Tarefas a cumprir:
1. Segundo o trecho selecionado, há quantos anos foi escrita a publicação biográfica mais antiga de que se tem notícia, e em que lugar?
2. Reescreva as linhas dos dados de entrada desde o início até a linha que contém "vignetting: fall-off radius", inclusive, renomeando "darktable history" para "edit history" e mantendo todo o resto igual.

Elisa Branco: uma vida em vermelho | Jorge Ferreira

A biografia é um gênero antigo, que tem forte apelo entre os leitores. Segundo informações de um dos nossos mais importantes autores do gênero, o jornalista Lira Neto (2022, p. 41), a mais antiga publicação desta modalidade de que se tem notícia foi escrita há 2.500 anos, uma autobiografia, talhada em pedra, na antiga Pérsia. A partir daí, trajetórias de vida nunca deixaram de ser objeto de interesse dos leitores.

Como gênero historiográfico, embora nunca tenham deixado de ser produzidas, as biografias receberam críticas de variadas origens, por terem contribuído para o enaltecimento de grandes heróis ou para a divulgação de vidas fictícias; por serem lineares ou se configurarem em exemplos de vida a serem seguidos pela posteridade; ou, ainda, por serem produzidas de forma apartada do contexto em que tais personalidades – em geral proeminentes – encontravam-se inseridas. Tais críticas levaram a um relativo descaso dos historiadores em relação ao gênero (Avelar, Schmidt, 2018, p. 9), debate hoje que consideramos já superado, tendo em vista a vasta expansão das produções biográficas entre os historiadores.

Um dos exemplos é o próprio autor do livro que resenhamos. Jorge Ferreira possui uma vasta e significativa produção bibliográfica, que o alça ao patamar de um dos maiores estudiosos brasileiros da história do Brasil republicano. Esta é a segunda biografia produzida por Ferreira, depois do grande sucesso de vendas que foi João Goulart, uma biografia (Ferreira, 2011). O historiador tem concentrado seus estudos sobre o trabalhismo, a história das esquerdas e a história do Brasil republicano, especialmente entre o pós-1945 e o golpe de 1964. Por essa razão, a trajetória de uma comunista nascida em 1912, cujo auge da vida foi na década de 1950, captou o interesse do autor, que por conhecer com profundidade o período, pôde construir uma análise da trajetória de vida de Elisa Branco (1912-2001). Tal análise não se limitou a suas vivências pessoais, mas envolveu de forma crítica os principais acontecimentos do período, entre eles a própria história do Partido Comunista Brasileiro (PCB). Na abertura do livro o recado ao leitor é explícito: “Aviso que o livro é sobre a vida de Elisa Branco, mas também trata da história do Partido Comunista e do próprio país.”

Para este fim se valeu de um conjunto amplo e diversificado de fontes primárias, orais, escritas e digitais, destacando-se entre elas a imprensa, os arquivos do Departamento de Ordem Política e Social (Dops), relatos escritos pela própria Elisa Branco, entrevistas com seus familiares, arquivos privados, entre outras. Em que pese esse vasto aparato documental, alguns momentos da trajetória da biografada não foram contemplados, o que é natural nas biografias. Não se pode ter a intenção de biografar alguém como quem descreve uma identidade fixa, mas sim analisar traços fragmentados de uma vida, com seu caráter múltiplo e eventualmente paradoxal (Oliveira, 2018, p. 65).

Dados de entrada:
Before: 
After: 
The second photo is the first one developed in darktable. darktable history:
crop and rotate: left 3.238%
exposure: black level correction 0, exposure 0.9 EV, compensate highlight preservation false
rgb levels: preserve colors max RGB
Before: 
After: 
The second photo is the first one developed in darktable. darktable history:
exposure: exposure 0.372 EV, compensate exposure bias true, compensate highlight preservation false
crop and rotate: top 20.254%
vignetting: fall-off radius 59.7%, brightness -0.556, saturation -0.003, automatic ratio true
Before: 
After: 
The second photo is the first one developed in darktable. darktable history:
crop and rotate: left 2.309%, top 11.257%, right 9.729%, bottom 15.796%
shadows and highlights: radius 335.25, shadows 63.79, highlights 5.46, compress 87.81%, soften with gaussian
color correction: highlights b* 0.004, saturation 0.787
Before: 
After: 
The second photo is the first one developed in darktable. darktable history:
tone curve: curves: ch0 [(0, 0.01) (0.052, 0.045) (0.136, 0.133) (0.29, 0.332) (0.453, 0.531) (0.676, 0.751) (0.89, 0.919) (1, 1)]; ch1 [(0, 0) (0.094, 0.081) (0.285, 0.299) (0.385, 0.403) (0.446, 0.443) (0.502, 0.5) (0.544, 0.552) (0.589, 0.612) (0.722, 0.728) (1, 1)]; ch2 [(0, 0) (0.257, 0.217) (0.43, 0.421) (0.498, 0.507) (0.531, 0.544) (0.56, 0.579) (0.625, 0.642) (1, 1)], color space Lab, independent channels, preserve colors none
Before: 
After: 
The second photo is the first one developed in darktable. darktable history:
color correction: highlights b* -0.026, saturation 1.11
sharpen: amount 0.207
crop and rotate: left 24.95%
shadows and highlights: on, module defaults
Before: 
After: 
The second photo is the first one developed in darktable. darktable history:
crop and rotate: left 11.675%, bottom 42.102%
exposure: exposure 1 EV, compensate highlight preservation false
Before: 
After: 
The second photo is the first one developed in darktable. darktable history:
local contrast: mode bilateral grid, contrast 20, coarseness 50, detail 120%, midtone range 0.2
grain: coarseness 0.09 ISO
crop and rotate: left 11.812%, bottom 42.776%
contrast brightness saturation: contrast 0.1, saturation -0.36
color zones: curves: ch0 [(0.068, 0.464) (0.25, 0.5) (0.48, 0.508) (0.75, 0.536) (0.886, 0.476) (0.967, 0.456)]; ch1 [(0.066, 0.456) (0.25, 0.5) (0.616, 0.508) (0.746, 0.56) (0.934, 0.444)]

Respostas:
1. Há 2.500 anos, na antiga Pérsia, como uma autobiografia talhada em pedra.

2.
Before: 
After: 
The second photo is the first one developed in darktable. edit history:
crop and rotate: left 3.238%
exposure: black level correction 0, exposure 0.9 EV, compensate highlight preservation false
rgb levels: preserve colors max RGB
Before: 
After: 
The second photo is the first one developed in darktable. edit history:
exposure: exposure 0.372 EV, compensate exposure bias true, compensate highlight preservation false
crop and rotate: top 20.254%
vignetting: fall-off radius 59.7%, brightness -0.556, saturation -0.003, automatic ratio true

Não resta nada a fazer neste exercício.